++++ Records shown ++++
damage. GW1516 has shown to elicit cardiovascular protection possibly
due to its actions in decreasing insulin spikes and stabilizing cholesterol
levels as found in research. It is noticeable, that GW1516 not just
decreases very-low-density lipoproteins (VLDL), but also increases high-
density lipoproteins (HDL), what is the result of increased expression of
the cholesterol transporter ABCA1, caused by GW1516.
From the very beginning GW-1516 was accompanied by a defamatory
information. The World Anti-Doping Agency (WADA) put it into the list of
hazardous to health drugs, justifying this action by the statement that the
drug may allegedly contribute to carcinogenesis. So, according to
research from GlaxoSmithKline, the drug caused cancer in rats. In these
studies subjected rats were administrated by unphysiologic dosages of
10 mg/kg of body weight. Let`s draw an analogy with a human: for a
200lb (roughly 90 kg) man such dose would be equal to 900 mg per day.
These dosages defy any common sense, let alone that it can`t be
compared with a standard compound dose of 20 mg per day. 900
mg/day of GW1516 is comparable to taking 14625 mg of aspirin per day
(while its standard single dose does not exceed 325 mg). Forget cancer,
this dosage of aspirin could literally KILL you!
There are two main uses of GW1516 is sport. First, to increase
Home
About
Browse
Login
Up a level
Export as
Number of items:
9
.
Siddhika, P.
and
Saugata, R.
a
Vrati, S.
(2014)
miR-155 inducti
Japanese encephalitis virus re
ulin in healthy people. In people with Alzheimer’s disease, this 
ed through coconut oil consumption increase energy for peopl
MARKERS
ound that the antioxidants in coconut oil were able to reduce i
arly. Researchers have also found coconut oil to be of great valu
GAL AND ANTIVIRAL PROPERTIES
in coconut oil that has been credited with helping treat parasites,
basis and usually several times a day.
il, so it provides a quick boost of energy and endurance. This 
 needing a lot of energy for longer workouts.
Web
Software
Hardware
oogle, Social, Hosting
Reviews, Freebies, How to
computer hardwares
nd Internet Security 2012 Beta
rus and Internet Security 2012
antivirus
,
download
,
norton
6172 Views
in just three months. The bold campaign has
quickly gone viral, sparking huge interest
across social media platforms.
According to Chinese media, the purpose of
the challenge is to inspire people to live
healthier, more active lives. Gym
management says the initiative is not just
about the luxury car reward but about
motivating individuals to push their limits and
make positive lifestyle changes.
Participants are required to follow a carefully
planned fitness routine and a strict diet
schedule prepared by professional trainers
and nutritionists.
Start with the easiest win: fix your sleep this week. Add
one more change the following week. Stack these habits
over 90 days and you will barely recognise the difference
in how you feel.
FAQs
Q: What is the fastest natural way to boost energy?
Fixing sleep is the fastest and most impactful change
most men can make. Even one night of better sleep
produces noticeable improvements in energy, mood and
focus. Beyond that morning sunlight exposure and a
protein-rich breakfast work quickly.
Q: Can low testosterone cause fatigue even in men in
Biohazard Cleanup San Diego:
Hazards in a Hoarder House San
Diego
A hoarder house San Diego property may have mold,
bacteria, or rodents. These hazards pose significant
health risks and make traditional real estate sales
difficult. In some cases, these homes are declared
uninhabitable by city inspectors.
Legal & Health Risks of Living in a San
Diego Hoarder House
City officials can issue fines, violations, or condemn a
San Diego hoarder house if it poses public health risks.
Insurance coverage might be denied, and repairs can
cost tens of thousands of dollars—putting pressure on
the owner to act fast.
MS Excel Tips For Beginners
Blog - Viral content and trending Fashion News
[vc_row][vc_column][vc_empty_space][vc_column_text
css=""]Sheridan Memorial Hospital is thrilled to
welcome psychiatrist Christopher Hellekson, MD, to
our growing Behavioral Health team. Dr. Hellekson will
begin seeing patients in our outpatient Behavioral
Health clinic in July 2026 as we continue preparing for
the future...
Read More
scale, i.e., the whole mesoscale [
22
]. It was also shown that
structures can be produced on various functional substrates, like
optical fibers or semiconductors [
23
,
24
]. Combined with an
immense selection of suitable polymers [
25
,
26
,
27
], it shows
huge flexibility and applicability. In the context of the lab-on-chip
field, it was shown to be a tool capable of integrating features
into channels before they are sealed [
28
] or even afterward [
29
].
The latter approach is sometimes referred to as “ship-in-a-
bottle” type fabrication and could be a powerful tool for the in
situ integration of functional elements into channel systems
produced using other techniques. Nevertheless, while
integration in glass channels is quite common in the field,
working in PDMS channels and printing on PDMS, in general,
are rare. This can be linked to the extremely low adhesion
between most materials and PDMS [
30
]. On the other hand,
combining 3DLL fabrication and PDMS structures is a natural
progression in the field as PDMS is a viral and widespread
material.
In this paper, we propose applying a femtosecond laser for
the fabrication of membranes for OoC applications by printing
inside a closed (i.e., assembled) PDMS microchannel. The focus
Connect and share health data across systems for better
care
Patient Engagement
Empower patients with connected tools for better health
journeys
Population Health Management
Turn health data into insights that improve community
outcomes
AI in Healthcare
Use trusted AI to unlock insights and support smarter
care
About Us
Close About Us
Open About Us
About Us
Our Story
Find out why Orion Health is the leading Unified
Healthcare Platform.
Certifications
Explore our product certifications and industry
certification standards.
++++
• [Problem to solve]
Count the lines above that contain "aspirin", and give only the number.

• [Solution for this exercise]
2